The LLM must produce valid JSON matching the schema. If it can’t, the action doesn’t happen. This eliminates:

Made-up tool names
Invalid parameters
Actions without explanations

State Machines, Not Loops

Free-form loops are dangerous. Instead, we define explicit state machines:

States: classify → plan → (optional: review) → execute → respond Transitions: Explicit conditions for each edge Checkpoints: Save state after each step for recovery

This means:

Every possible execution path is visible
No infinite loops (state transitions are bounded)
Failures can resume from last checkpoint

Strategic Human-in-the-Loop

Not every action needs human approval; that would defeat the purpose. But high-stakes operations do:

Human Required:

Modifying production data
Sending external communications
Actions with regulatory implications

Human Optional:

Analyzing documents
Summarizing information
Internal knowledge retrieval

The agent does the work; humans make the final call when it matters.

Real-Time Knowledge Sync

Knowledge bases must stay current. Our ingestion pipeline:

Webhooks from Confluence, Notion, GitHub
Change detection: only process modified documents
Incremental indexing: update embeddings for changed chunks
Propagation time: < 5 minutes from source change to searchable

This means agents always have current information.

Results in Production

Quantitative

99% task completion rate: agents finish what they start
Zero data corruption incidents: validation catches errors
< 5 minute knowledge freshness: no stale information
100% decision traceability: every action has an audit trail

Qualitative

Compliance Teams Love It: Full audit trails mean legal and compliance can review any agent decision. This was a blocker for many enterprise deployments.

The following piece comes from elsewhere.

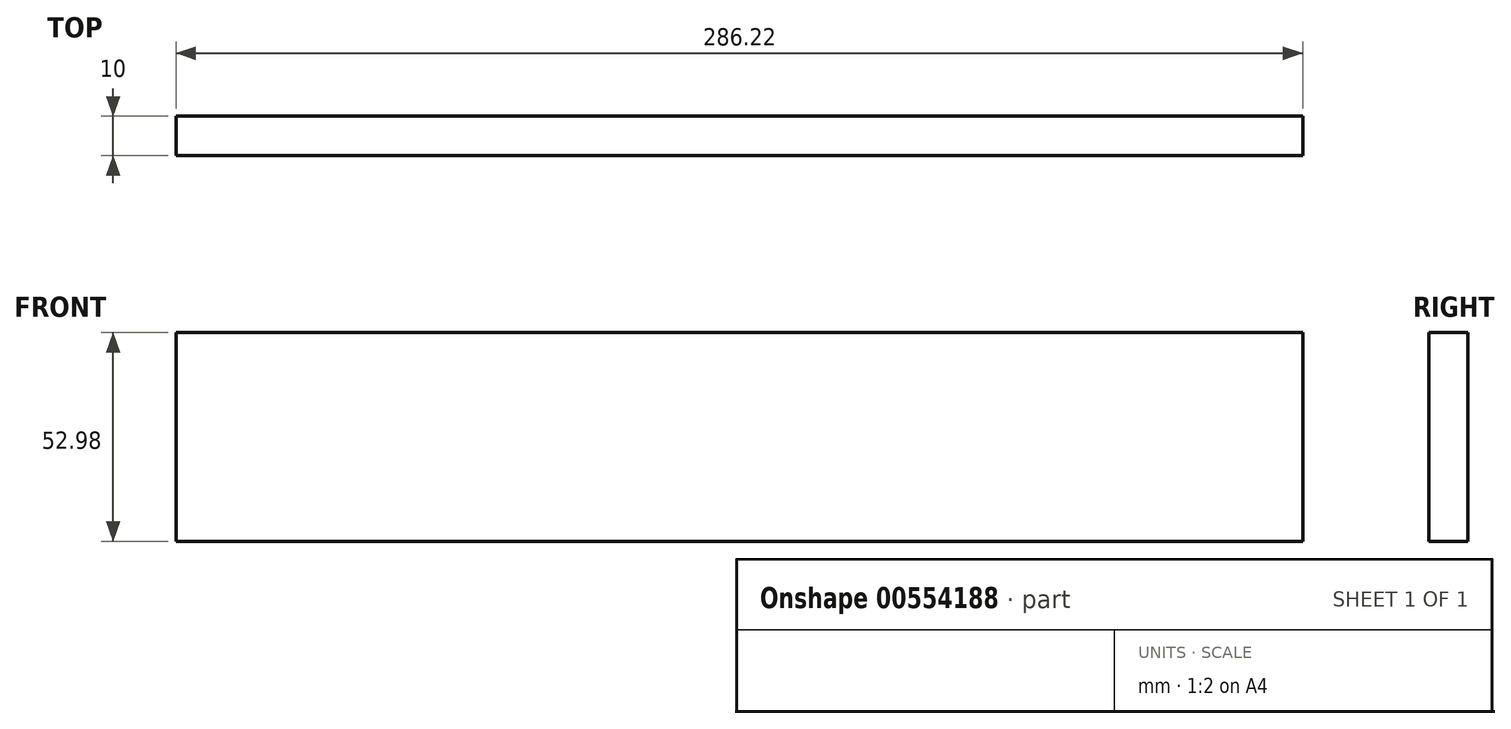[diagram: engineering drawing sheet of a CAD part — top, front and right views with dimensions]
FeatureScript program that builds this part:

Users Trust the Output: Because they can see the reasoning (via LangSmith traces), knowledge workers trust agent summaries and analyses.

Engineers Sleep Better: Structured outputs and state machines mean fewer 3 AM pages about agents gone rogue.

Key Architecture Principles

1. Define Actions, Not Capabilities

Don’t tell the agent “you can do anything.” Define specific actions with specific schemas. The agent’s capability is exactly the union of its defined tools.